Auszug zum Lesen →
Gefragt 04. Mai 2026 um 07:13

Ein Witz wenn man bedenkt, wie spärlich die Unterbringung im Heim im realen Leben wirklich aussieht, von der Einrichtung der Zimmer, über die Versorgung (Essen etc.) bis hin zum "Unterhaltungsprogramm". Das eingesetzte Personal wird so dünn aufgestellt, dass gar keine Zeit da ist, sich mit den Patienten noch auszutauschen oder sie etwas zu unterhalten, geschweige denn auf ihre Bedürfnisse richtig einzugehen. Wenn man das, was man als pflegebedürftiger Mensch hier geboten bekommt, in Geld misst, kann das umöglich soviel kosten! Die Kosten werden aber immer teurer, wo fließt denn das ganze Geld hin? Sind es nicht die privaten Träger, die oft Investoren sind, und das Konstrukt auf maximale Rendite ausrichten? Das hat mit dem Wort "Pflege" nicht viel zu tun! Es mag Ausnahmen geben, wo man noch gut untergebracht ist, aber wenn man das Groß der Pflegeheime in Deutschland so ansieht fragt man sich zurecht warum man sich das eigentlich antun sollte!?

1 Antwort

Daniel Lepper
Daniel LepperExperte

Pflegefachkraft außerklinische Intensivpflege

Geantwortet vor 2 Std.

Was zu tun ist →
Gib den Text über die Kosten von Pflegeheimen vollständig und wortgetreu aus.

Untersuchte Daten →
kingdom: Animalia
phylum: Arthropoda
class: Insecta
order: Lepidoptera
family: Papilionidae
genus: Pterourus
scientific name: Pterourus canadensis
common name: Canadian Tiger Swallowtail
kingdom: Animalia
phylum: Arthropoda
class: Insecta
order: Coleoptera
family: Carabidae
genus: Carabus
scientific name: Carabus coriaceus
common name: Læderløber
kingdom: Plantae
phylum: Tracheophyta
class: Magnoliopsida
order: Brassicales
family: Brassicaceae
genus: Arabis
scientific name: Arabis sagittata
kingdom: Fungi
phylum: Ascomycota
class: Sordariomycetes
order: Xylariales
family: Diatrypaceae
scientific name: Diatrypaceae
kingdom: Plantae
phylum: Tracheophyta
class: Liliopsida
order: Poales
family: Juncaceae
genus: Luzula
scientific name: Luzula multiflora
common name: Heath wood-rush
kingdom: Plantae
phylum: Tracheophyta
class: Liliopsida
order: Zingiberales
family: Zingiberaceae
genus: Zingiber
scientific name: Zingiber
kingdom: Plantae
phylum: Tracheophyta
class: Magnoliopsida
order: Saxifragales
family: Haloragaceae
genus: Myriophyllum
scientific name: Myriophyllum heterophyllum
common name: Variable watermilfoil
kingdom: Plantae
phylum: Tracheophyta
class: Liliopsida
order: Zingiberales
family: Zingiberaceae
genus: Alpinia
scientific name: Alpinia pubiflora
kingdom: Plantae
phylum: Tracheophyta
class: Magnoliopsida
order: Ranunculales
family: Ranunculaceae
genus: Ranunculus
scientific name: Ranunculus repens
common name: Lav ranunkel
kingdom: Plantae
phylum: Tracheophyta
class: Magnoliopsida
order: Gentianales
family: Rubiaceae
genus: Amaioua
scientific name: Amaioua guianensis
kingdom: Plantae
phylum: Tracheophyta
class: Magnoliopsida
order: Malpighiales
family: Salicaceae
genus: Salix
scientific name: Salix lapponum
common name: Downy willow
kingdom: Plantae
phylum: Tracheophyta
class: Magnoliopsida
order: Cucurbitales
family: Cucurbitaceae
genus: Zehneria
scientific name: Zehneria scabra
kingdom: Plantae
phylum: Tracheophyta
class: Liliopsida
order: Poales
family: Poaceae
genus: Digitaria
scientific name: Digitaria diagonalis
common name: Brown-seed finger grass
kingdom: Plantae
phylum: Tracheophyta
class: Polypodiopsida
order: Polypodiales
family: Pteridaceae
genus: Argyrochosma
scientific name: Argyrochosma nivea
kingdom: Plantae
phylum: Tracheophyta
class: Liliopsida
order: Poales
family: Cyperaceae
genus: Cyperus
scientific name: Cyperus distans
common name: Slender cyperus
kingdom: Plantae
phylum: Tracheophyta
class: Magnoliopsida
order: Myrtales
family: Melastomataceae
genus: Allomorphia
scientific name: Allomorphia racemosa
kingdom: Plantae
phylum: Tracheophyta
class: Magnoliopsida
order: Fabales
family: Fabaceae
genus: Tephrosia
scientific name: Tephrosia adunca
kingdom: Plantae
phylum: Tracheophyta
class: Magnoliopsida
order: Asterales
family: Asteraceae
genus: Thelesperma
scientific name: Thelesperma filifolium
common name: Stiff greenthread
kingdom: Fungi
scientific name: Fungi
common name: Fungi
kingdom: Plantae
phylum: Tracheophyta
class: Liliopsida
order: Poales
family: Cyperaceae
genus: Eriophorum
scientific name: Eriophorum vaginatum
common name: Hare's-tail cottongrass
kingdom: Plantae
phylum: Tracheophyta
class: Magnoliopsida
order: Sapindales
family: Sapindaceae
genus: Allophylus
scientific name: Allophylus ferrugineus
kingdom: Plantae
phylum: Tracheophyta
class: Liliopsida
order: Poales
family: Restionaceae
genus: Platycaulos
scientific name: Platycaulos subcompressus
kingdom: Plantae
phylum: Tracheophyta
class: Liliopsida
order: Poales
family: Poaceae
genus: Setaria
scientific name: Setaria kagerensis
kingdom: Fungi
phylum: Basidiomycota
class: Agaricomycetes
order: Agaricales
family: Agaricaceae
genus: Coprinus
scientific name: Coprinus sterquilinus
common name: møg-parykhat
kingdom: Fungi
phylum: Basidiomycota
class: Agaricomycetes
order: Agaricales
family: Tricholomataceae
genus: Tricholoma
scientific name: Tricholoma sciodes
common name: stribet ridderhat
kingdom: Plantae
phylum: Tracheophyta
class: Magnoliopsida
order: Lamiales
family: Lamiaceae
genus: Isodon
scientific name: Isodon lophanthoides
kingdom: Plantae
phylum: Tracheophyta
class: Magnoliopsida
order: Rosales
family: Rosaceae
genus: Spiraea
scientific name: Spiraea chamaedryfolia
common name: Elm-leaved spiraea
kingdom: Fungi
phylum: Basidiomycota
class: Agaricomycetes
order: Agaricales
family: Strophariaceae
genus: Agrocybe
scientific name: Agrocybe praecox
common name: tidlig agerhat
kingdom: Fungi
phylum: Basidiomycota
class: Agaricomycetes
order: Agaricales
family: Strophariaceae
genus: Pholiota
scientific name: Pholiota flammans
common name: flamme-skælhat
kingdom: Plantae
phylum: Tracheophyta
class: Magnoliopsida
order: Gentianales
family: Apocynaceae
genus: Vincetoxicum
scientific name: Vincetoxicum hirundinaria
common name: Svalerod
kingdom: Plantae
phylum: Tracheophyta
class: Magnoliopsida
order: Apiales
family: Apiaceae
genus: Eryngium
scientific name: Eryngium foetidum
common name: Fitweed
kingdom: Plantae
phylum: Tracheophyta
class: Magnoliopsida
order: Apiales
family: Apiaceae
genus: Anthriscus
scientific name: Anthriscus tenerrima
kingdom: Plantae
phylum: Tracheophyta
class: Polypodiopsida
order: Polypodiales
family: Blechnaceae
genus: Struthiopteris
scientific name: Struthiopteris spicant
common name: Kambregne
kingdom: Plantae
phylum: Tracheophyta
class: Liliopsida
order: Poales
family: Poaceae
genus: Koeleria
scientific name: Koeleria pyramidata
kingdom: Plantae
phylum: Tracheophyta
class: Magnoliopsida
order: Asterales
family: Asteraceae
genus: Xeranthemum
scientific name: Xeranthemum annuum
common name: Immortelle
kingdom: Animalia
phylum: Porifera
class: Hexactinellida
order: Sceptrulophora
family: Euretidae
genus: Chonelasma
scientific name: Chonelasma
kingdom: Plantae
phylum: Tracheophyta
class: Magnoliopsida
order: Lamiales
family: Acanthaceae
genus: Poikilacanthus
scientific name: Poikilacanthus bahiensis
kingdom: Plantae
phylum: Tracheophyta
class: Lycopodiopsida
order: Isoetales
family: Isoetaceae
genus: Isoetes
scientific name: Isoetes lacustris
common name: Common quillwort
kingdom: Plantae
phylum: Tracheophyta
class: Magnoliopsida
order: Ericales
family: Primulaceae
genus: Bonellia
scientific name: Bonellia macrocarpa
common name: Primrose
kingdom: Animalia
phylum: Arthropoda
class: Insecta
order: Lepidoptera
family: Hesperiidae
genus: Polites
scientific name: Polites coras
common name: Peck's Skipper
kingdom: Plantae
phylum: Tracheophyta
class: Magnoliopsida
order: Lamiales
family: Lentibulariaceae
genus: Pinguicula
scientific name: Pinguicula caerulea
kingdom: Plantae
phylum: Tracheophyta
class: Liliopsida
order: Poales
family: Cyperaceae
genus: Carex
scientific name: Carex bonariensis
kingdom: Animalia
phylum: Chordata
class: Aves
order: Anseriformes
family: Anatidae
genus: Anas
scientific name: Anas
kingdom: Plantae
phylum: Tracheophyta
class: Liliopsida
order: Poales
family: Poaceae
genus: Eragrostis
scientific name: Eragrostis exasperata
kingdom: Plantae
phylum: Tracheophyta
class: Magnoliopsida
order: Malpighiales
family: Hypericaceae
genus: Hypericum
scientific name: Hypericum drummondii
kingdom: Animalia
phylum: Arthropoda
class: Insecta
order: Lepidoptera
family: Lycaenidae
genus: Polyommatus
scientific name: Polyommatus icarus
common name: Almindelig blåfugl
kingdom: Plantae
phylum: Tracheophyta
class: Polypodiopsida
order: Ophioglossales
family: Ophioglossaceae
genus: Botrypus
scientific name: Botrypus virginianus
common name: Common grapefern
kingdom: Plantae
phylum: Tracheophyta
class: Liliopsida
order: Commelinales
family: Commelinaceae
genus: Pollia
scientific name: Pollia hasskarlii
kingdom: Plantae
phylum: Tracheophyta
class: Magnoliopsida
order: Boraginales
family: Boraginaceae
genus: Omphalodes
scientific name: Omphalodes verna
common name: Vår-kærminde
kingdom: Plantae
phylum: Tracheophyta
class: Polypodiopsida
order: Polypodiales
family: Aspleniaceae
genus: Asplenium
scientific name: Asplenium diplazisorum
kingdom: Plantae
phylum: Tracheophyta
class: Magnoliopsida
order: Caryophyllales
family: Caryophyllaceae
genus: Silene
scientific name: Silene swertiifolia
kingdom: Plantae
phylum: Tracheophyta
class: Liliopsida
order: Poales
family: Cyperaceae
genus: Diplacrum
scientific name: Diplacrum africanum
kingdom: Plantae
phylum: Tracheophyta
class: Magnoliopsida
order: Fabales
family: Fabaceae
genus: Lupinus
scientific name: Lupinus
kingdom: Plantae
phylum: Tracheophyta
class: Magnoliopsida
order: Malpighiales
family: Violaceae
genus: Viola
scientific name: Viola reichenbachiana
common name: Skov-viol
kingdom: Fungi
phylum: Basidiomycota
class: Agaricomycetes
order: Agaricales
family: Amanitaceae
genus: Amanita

Ergebnis der Übung →
Gefragt 04. Mai 2026 um 07:13

Ein Witz wenn man bedenkt, wie spärlich die Unterbringung im Heim im realen Leben wirklich aussieht, von der Einrichtung der Zimmer, über die Versorgung (Essen etc.) bis hin zum "Unterhaltungsprogramm". Das eingesetzte Personal wird so dünn aufgestellt, dass gar keine Zeit da ist, sich mit den Patienten noch auszutauschen oder sie etwas zu unterhalten, geschweige denn auf ihre Bedürfnisse richtig einzugehen. Wenn man das, was man als pflegebedürftiger Mensch hier geboten bekommt, in Geld misst, kann das umöglich soviel kosten! Die Kosten werden aber immer teurer, wo fließt denn das ganze Geld hin? Sind es nicht die privaten Träger, die oft Investoren sind, und das Konstrukt auf maximale Rendite ausrichten? Das hat mit dem Wort "Pflege" nicht viel zu tun! Es mag Ausnahmen geben, wo man noch gut untergebracht ist, aber wenn man das Groß der Pflegeheime in Deutschland so ansieht fragt man sich zurecht warum man sich das eigentlich antun sollte!?

1 Antwort

Daniel Lepper
Daniel LepperExperte

Pflegefachkraft außerklinische Intensivpflege

Geantwortet vor 2 Std.